Cytokine Induced Killer (CIK) cells are a population of ex vivo-expanded PBMC's that have been found to target and destroy tumors following systemic delivery. However their effective clinical use is typically limited to residual disease. Oncolytic viruses, modified such that their replication is restricted to tumor cells, have demonstrated antitumor effects in the clinic, even against large primary tumors. It was found that an oncolytic strain of vaccinia virus displayed unusual replication kinetics within CIK cells, with an extended eclipse phase. This period of time between viral infection and lysis correlates well with the time required for CIK cells to traffic to the tumor in vivo.

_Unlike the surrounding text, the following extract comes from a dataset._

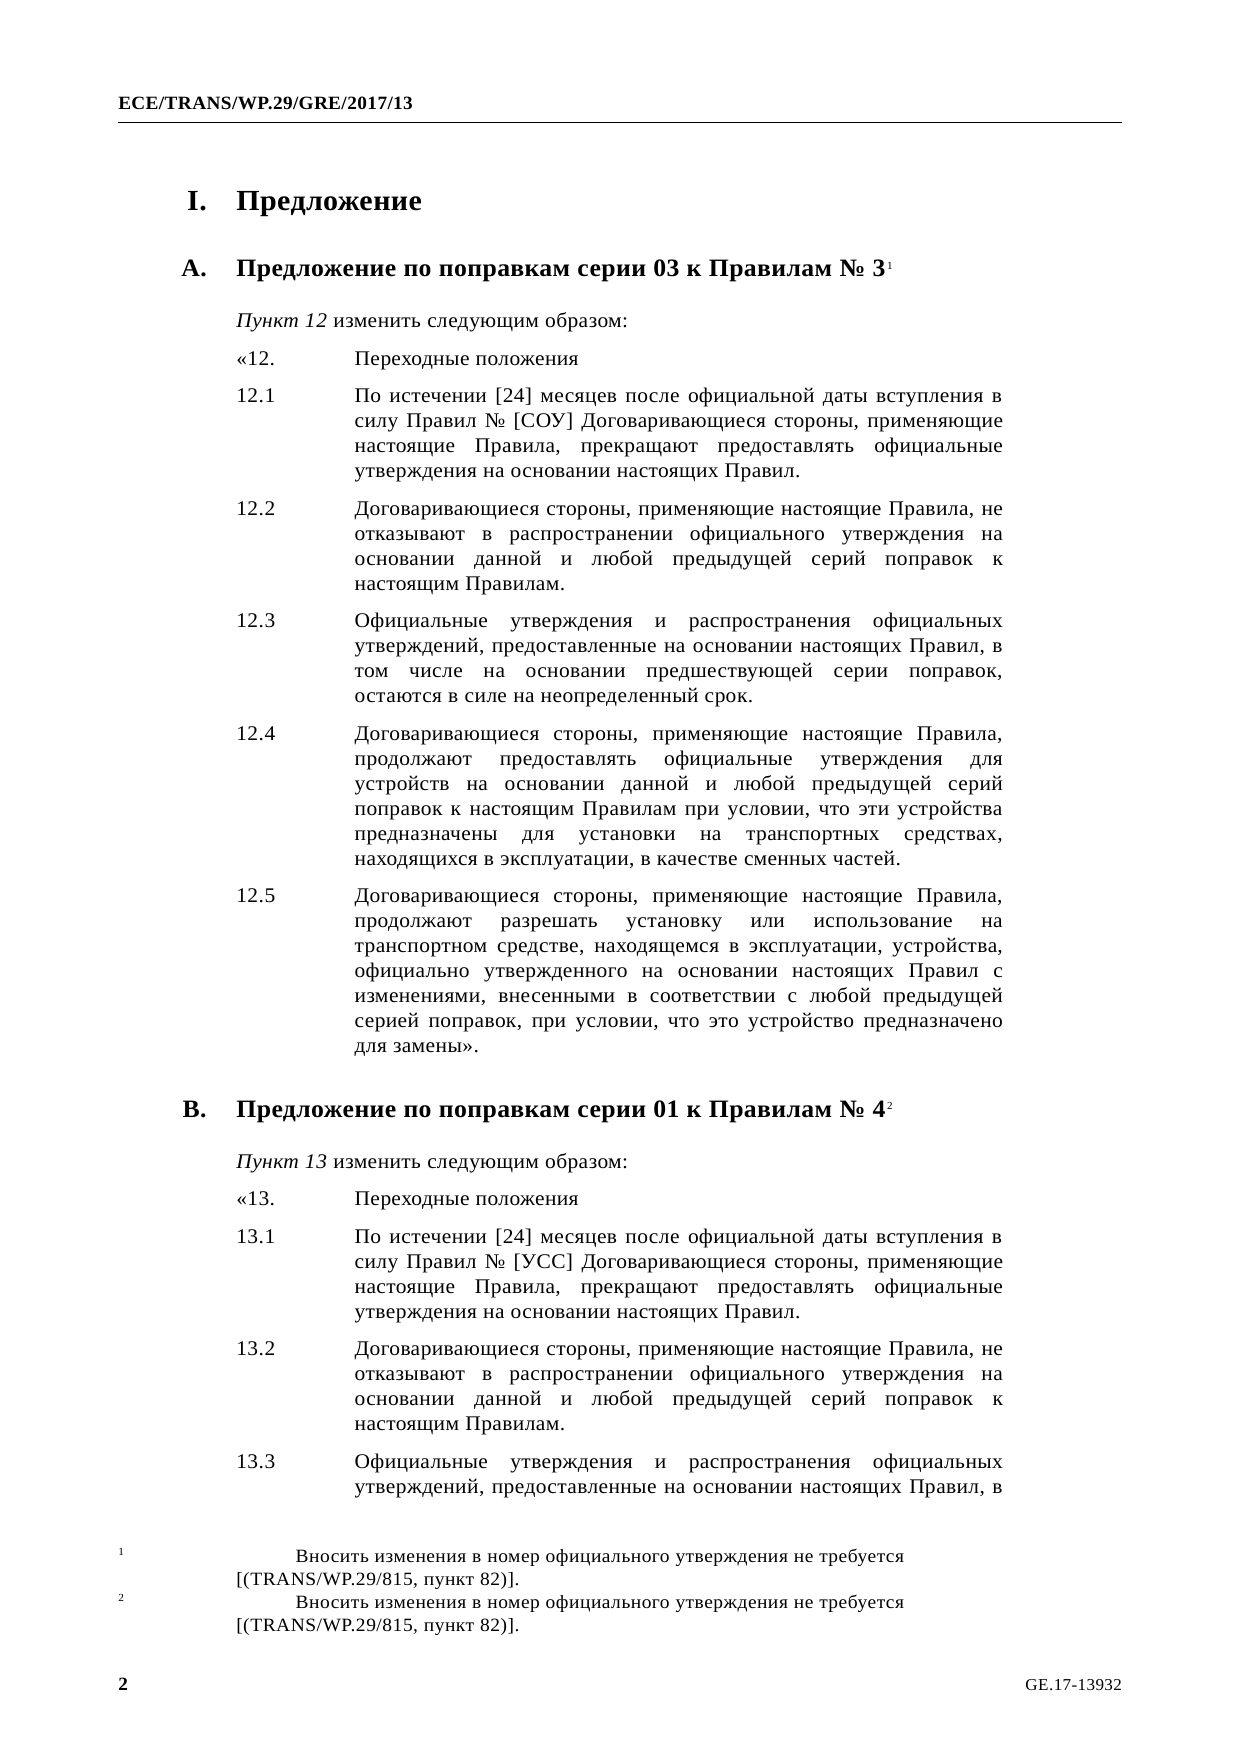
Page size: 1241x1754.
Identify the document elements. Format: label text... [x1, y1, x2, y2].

Additionally, CIK cells were found to maintain their killer phenotype while infected, and vaccinia-infected tumor cells were shown to become more susceptible to CIK cell killing (possibly due to NKG2D ligand up-regulation). In vivo studies used whole body bioluminescent and fluorescent imaging to track viral distribution, CIK cell trafficking and tumor size in immunocompetent mouse models. It was found that pre-infected CIK cells could be used to deliver virus systemically to tumors, with minimal infection at other sites in the body. Furthermore, it was shown that pre-infected CIK cells demonstrated significantly increased antitumor effects compared to either therapy alone, or compared to both therapies used in combination. This represents a new approach to combining two biological therapies in order to best harness the benefits of both and to increase their individual potency. This method could potentially further be used to deliver any gene-based therapy to a tumor with subsequent selective replication at the target site.